もしかしたら他のメンバーもどこかにいて、グループで遊びに来ただけかもしれない。
「あそこのクレープ、美味しいの」
野奈が腕を組んで、可愛い声で話していた。
はっきりと可愛い服を着て、可愛い笑顔で笑っていた。
それはどう見ても、デートで、どう見ても如月周馬とお似合いだった。
「だめだ……余計に精神的ダメージを負っただけだった……」
鈴凛は拘式に隠れて小さく項垂れる。
「おい痕跡が消えたようだ」
「お知り合いなのですね?」
翔嶺は拘式が周囲を警戒している隙に小声で言った。
「神嶺さんには……黙っててね」
「かしこまりました」
−−え?
山田の困惑した声がする。
「痕跡が消えたらしい。

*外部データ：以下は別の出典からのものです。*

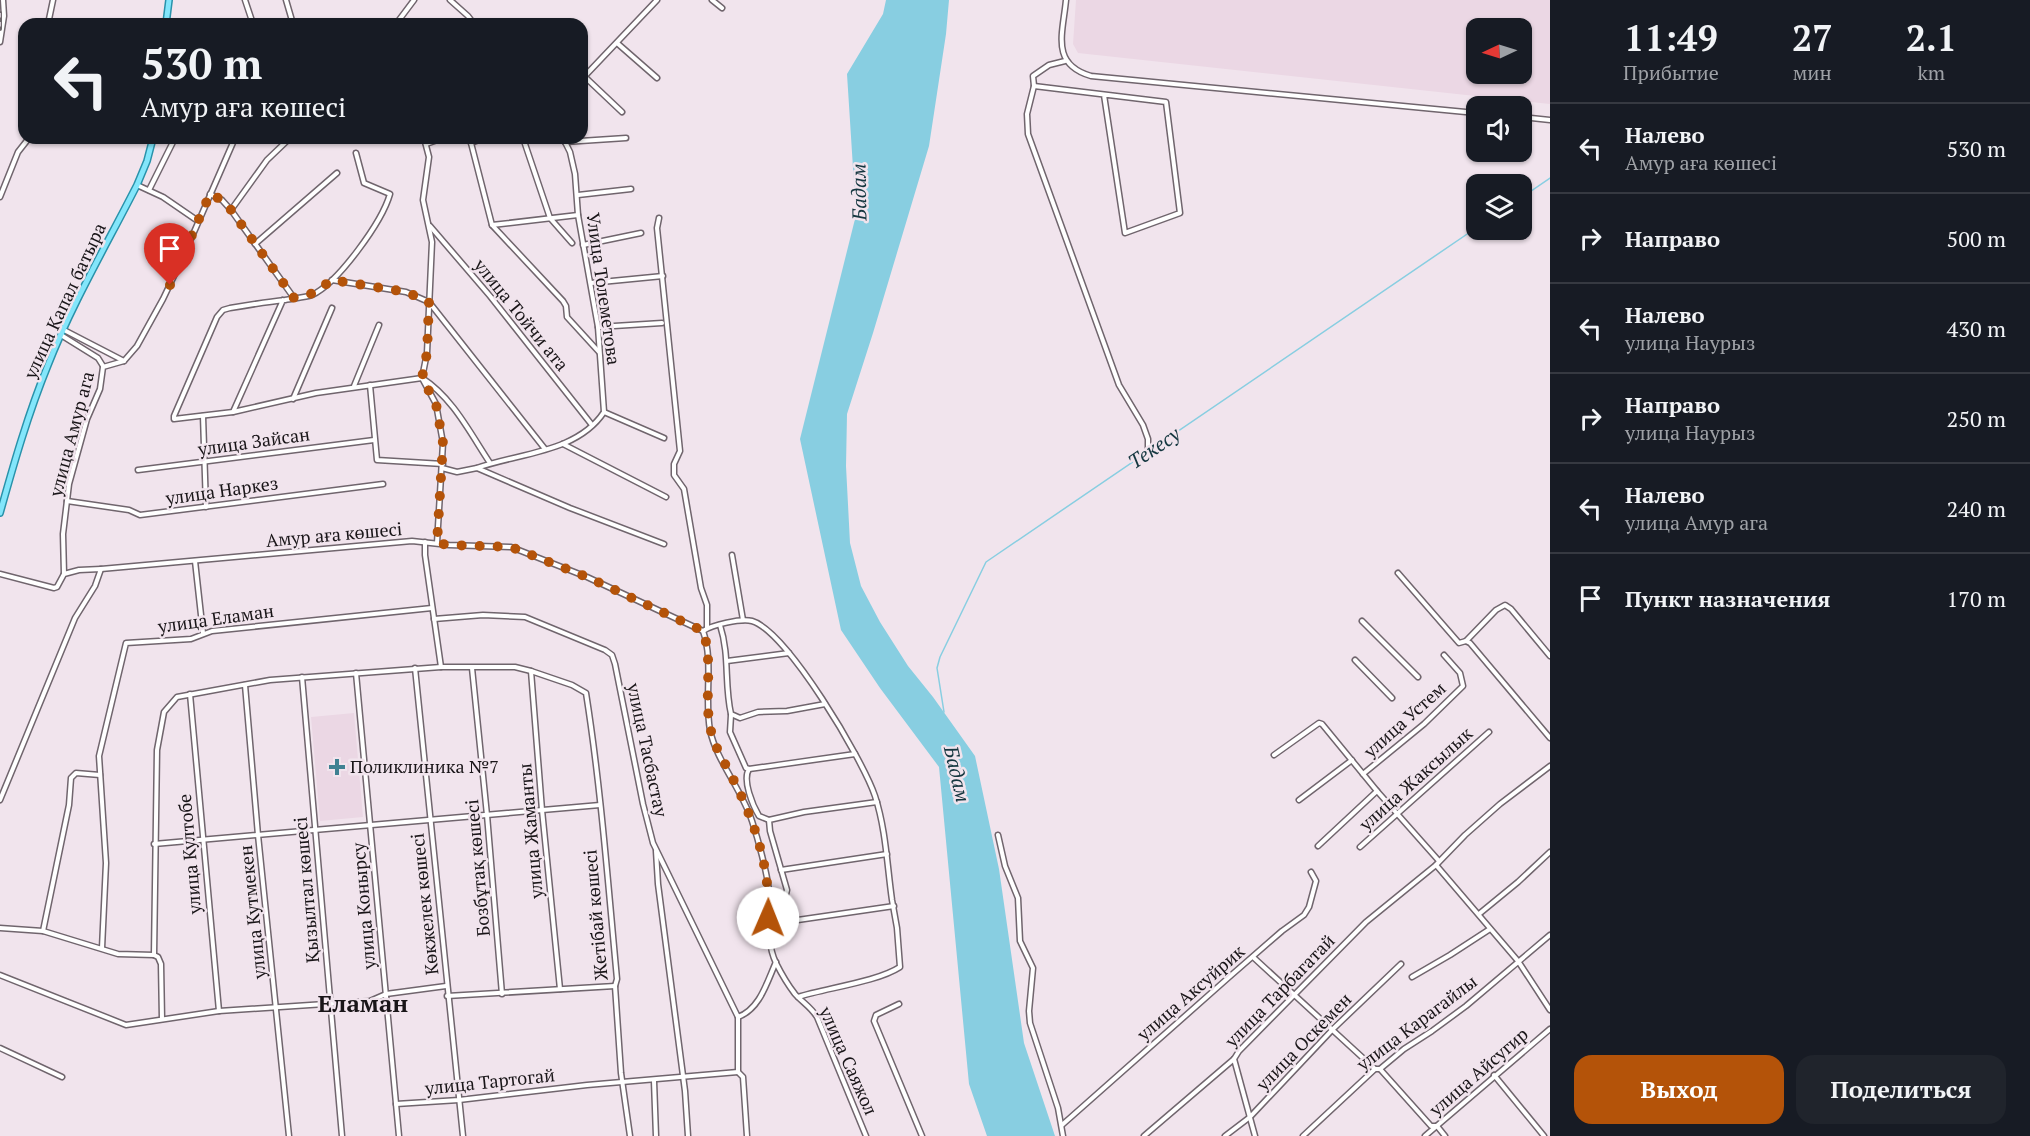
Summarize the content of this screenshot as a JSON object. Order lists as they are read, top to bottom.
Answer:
{
  "streets": {
    "main road": ["улица Капал батыра"],
    "street": [
      "Улица Толеметова",
      "улица Тойчи ата",
      "улица Амур ага",
      "улица Зайсан",
      "улица Наркез",
      "Амур аға көшесі",
      "улица Еламан",
      "улица Устем",
      "улица Тасбастау",
      "улица Жаксылык",
      "улица Жаманты",
      "улица Култобе",
      "Бозбұтақ көшесі",
      "Қызылтал көшесі",
      "Көкжелек көшесі",
      "улица Конырсу",
      "улица Кутмекен",
      "Жетібай көшесі",
      "улица Тарбагатай",
      "улица Аксуйрик",
      "улица Карагайлы",
      "улица Оскемен",
      "улица Саяжол",
      "улица Айсугир",
      "улица Тартогай"
    ]
  },
  "crossings": [
    ["улица Амур ага", "улица Наркез"],
    ["улица Амур ага", "Амур аға көшесі"],
    ["Амур аға көшесі", "улица Саяжол"],
    ["улица Тасбастау", "улица Тартогай"],
    ["улица Жаманты", "Жетібай көшесі"],
    ["Көкжелек көшесі", "улица Тартогай"],
    ["улица Конырсу", "улица Тартогай"],
    ["Жетібай көшесі", "улица Тартогай"]
  ],
  "districts": ["Еламан"],
  "water": ["Бадам", "Текесу"],
  "places": {
    "health": ["Поликлиника №7"]
  },
  "north": "left",
  "page": {
    "eta": [
      "11:49",
      "Прибытие",
      "27",
      "мин",
      "2.1",
      "km"
    ],
    "turn": ["530 m", "Амур аға көшесі"],
    "list": [
      {
        "name": "Налево",
        "note": "Амур аға көшесі",
        "value": "530 m"
      },
      {
        "name": "Направо",
        "value": "500 m"
      },
      {
        "name": "Налево",
        "note": "улица Наурыз",
        "value": "430 m"
      },
      {
        "name": "Направо",
        "note": "улица Наурыз",
        "value": "250 m"
      },
      {
        "name": "Налево",
        "note": "улица Амур ага",
        "value": "240 m"
      },
      {
        "name": "Пункт назначения",
        "value": "170 m"
      }
    ],
    "buttons": ["Выход", "Поделиться"]
  }
}
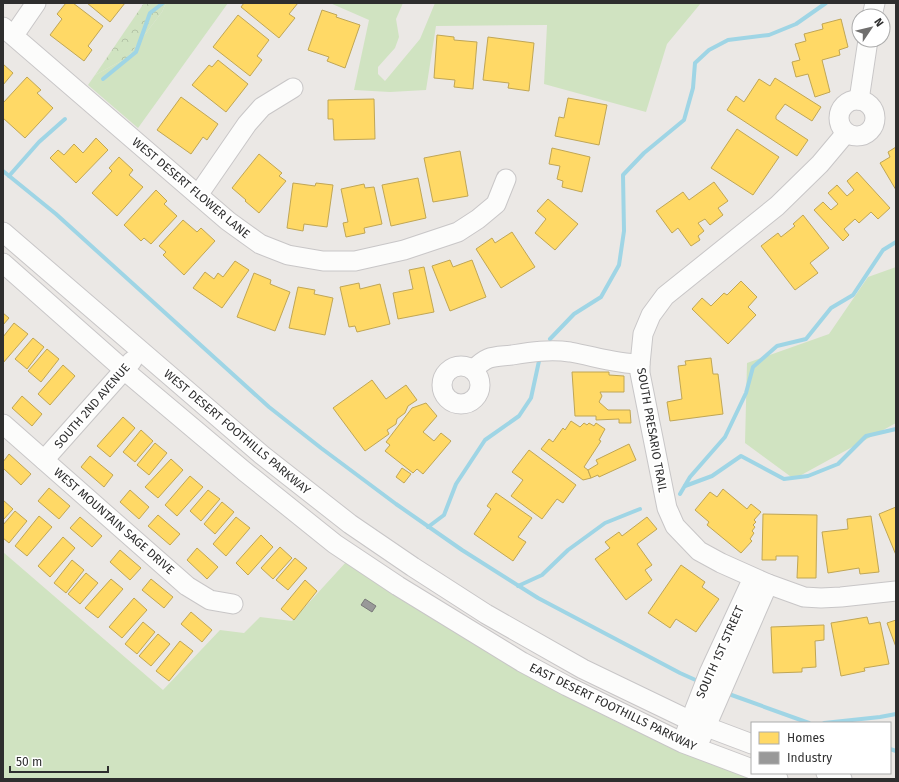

どこだ」
拘式がイライラとして通信機から声をだす。
−−そんなはずはありあせんよ、エリアに近づいてます
「旧商店街のほうだいくぞ」
「はい……」
鈴凛にはどうすることもできない。
どんどん人が減り、シャッターが目立ってきた。
旧市街のアーケードはくすんでいて、暗がりの通りには誰もいない。黄土色のコンクリートの壁に、黒い筋の汚れがういている。
「気味が悪い」
「あ……」
−−たのしい たのしい ショッピング
妙に悲しい音楽が小さな音で流れている。
奥の方で逆光に少年と少女が手を繋いで笑いながら駆けていった。